WORK ORDER>
From the entries below, return exactly the lines beginning at the one that contains "pinky pip: (1149, 998)" and ending at the one that contains "ring mcp: (1857, 157)", both of them included, and only those lines.

RAW DATA>
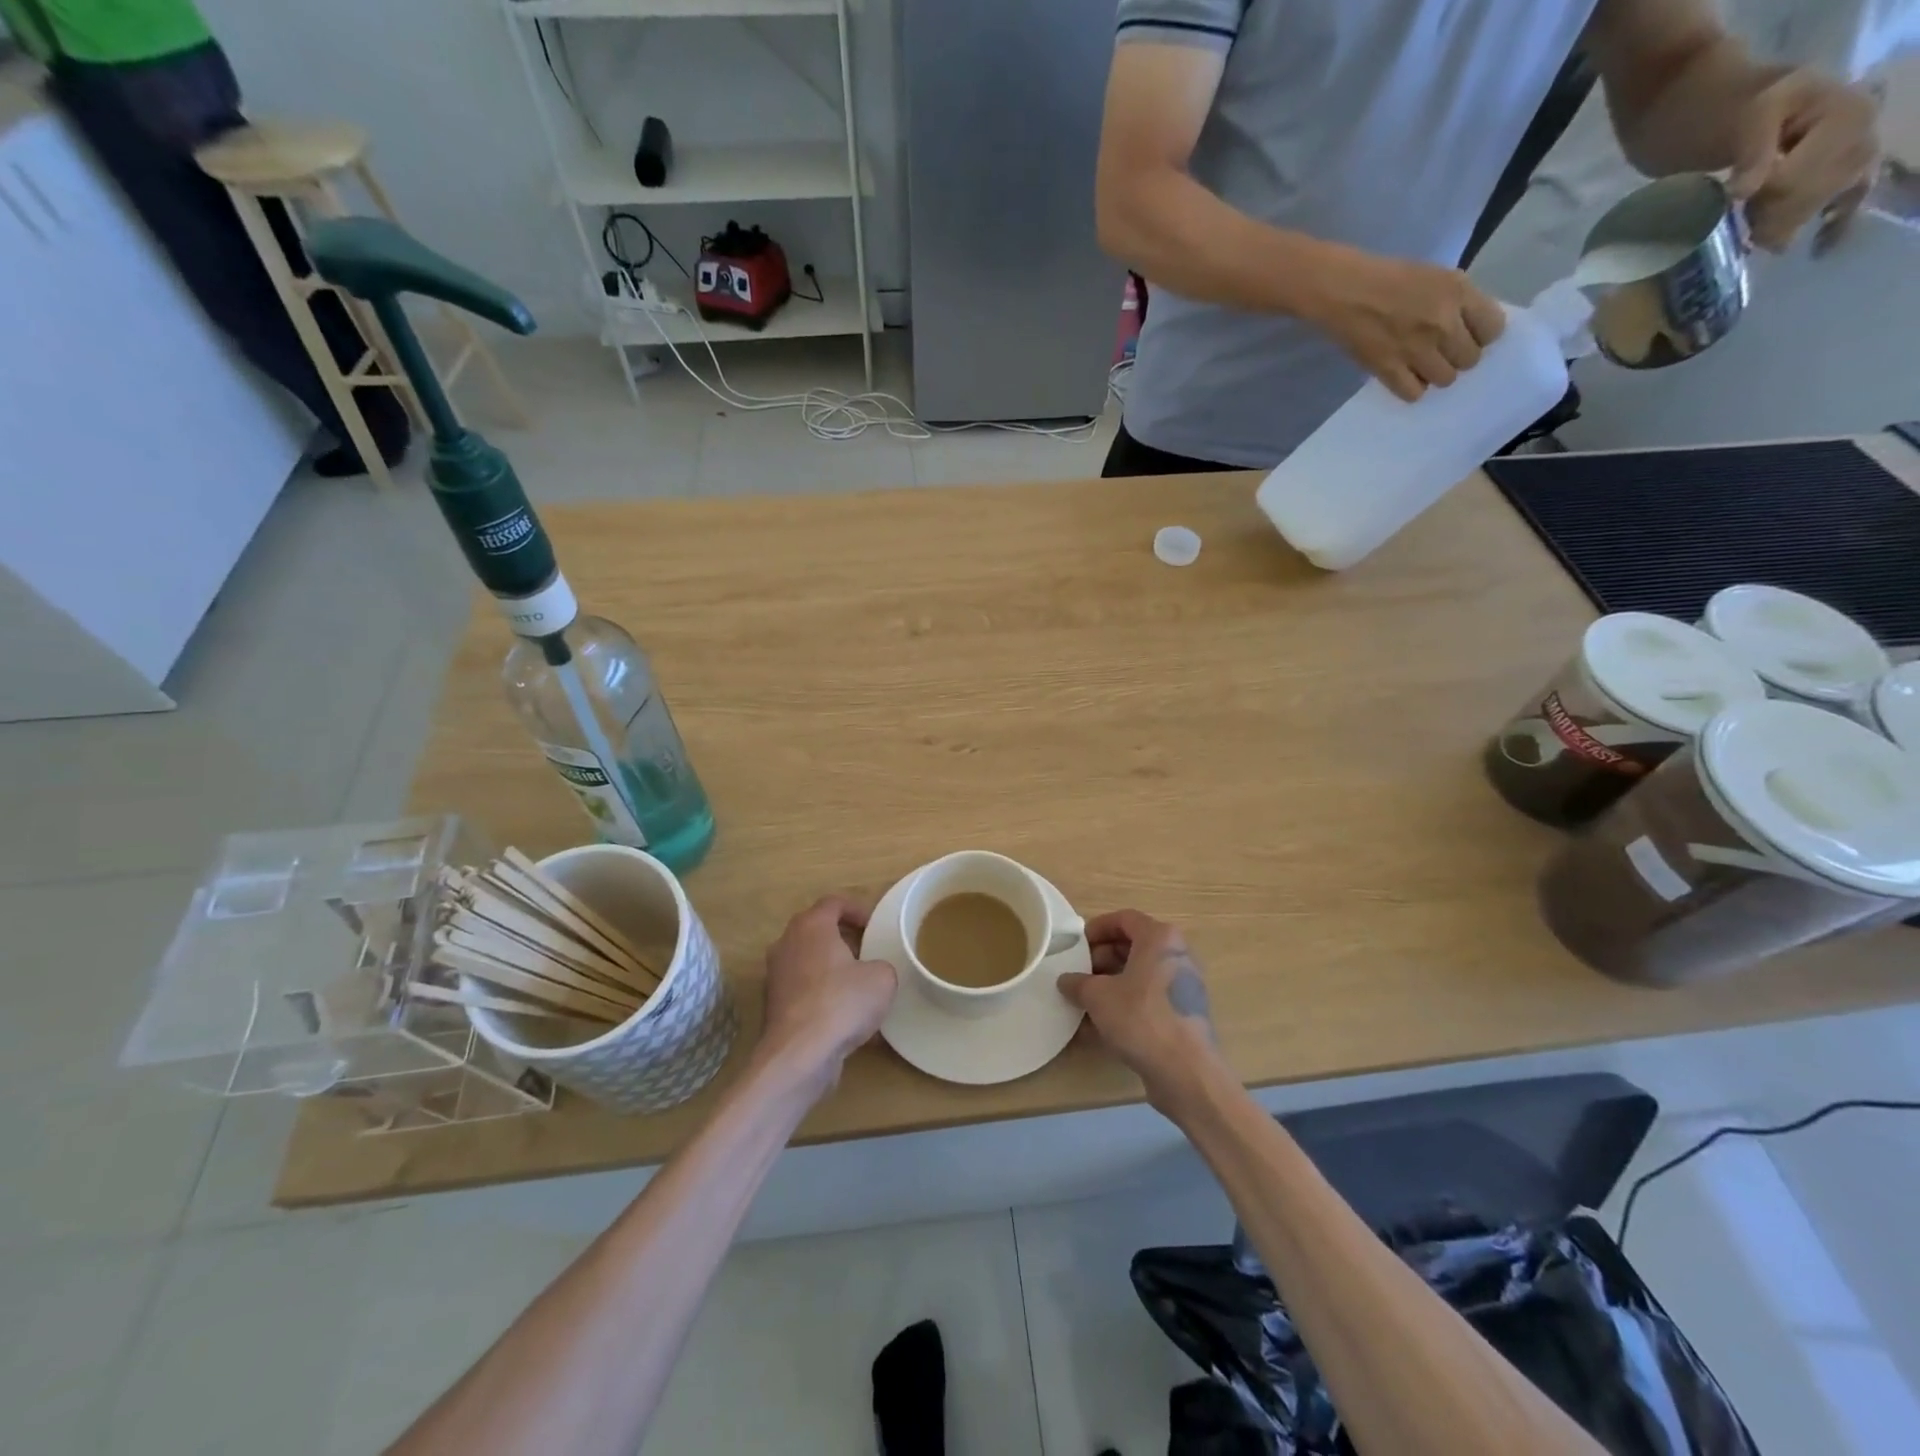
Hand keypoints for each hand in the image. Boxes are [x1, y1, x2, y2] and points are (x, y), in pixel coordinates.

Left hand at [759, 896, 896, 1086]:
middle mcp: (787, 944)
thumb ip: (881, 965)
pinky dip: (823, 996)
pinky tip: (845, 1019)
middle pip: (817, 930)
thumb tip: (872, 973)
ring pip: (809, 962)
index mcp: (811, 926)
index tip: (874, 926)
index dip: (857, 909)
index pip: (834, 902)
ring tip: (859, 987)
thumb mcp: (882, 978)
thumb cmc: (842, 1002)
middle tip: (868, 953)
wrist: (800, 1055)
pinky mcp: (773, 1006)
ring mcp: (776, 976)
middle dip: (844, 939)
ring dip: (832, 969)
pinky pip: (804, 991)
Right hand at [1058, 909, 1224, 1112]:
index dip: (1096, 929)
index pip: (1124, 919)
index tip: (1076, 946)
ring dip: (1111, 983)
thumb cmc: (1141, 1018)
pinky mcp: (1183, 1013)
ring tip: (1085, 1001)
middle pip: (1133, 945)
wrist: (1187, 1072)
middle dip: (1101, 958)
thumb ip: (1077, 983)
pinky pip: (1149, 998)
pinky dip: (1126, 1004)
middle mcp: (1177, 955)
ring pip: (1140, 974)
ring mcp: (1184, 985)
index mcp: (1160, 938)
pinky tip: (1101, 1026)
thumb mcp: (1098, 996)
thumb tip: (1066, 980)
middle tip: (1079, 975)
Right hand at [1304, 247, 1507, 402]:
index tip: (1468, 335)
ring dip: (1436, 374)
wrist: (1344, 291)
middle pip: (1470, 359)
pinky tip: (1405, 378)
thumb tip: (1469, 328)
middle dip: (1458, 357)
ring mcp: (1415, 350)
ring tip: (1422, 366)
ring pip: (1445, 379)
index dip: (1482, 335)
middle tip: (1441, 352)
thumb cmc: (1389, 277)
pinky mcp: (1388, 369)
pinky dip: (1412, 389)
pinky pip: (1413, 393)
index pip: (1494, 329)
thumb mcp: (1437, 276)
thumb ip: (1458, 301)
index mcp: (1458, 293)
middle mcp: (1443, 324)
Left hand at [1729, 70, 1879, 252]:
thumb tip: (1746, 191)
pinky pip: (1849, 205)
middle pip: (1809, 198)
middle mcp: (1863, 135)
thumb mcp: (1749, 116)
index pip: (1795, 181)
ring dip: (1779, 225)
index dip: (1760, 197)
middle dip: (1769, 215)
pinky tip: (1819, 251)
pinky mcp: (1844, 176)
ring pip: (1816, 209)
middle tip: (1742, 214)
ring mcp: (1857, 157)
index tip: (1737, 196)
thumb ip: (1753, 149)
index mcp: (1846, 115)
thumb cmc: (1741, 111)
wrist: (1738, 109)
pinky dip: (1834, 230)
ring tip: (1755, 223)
--
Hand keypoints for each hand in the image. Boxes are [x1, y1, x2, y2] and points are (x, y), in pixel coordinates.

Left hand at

RESULT FOR THIS TASK>
pinky pip: (1149, 998)
pinky dip: (1126, 1004)
middle mcp: (1177, 955)
ring pip: (1140, 974)
ring mcp: (1184, 985)
index mcp: (1160, 938)
pinky tip: (1101, 1026)
thumb mcp: (1098, 996)
thumb tip: (1066, 980)
middle tip: (1079, 975)
Right hand at [1304, 247, 1507, 402]:
index tip: (1468, 335)
ring dip: (1436, 374)
wrist: (1344, 291)
middle pip: (1470, 359)
pinky tip: (1405, 378)
thumb tip: (1469, 328)
middle dip: (1458, 357)
ring mcp: (1415, 350)
ring tip: (1422, 366)
ring pip: (1445, 379)
index dip: (1482, 335)
middle tip: (1441, 352)
thumb cmc: (1389, 277)
pinky mcp: (1388, 369)
pinky dip: (1412, 389)
pinky pip: (1413, 393)
index pip: (1494, 329)
thumb mcp: (1437, 276)
thumb ip: (1458, 301)
index mcp: (1458, 293)
middle mcp: (1443, 324)
Left hand at [1729, 70, 1879, 252]:
thumb tip: (1746, 191)
pinky pip: (1849, 205)
middle pip: (1809, 198)
middle mcp: (1863, 135)
thumb mcp: (1749, 116)
index pip: (1795, 181)
ring dip: (1779, 225)
index dip: (1760, 197)
middle dip: (1769, 215)
pinky tip: (1819, 251)
pinky mcp: (1844, 176)
ring pip: (1816, 209)
middle tip: (1742, 214)
ring mcp: (1857, 157)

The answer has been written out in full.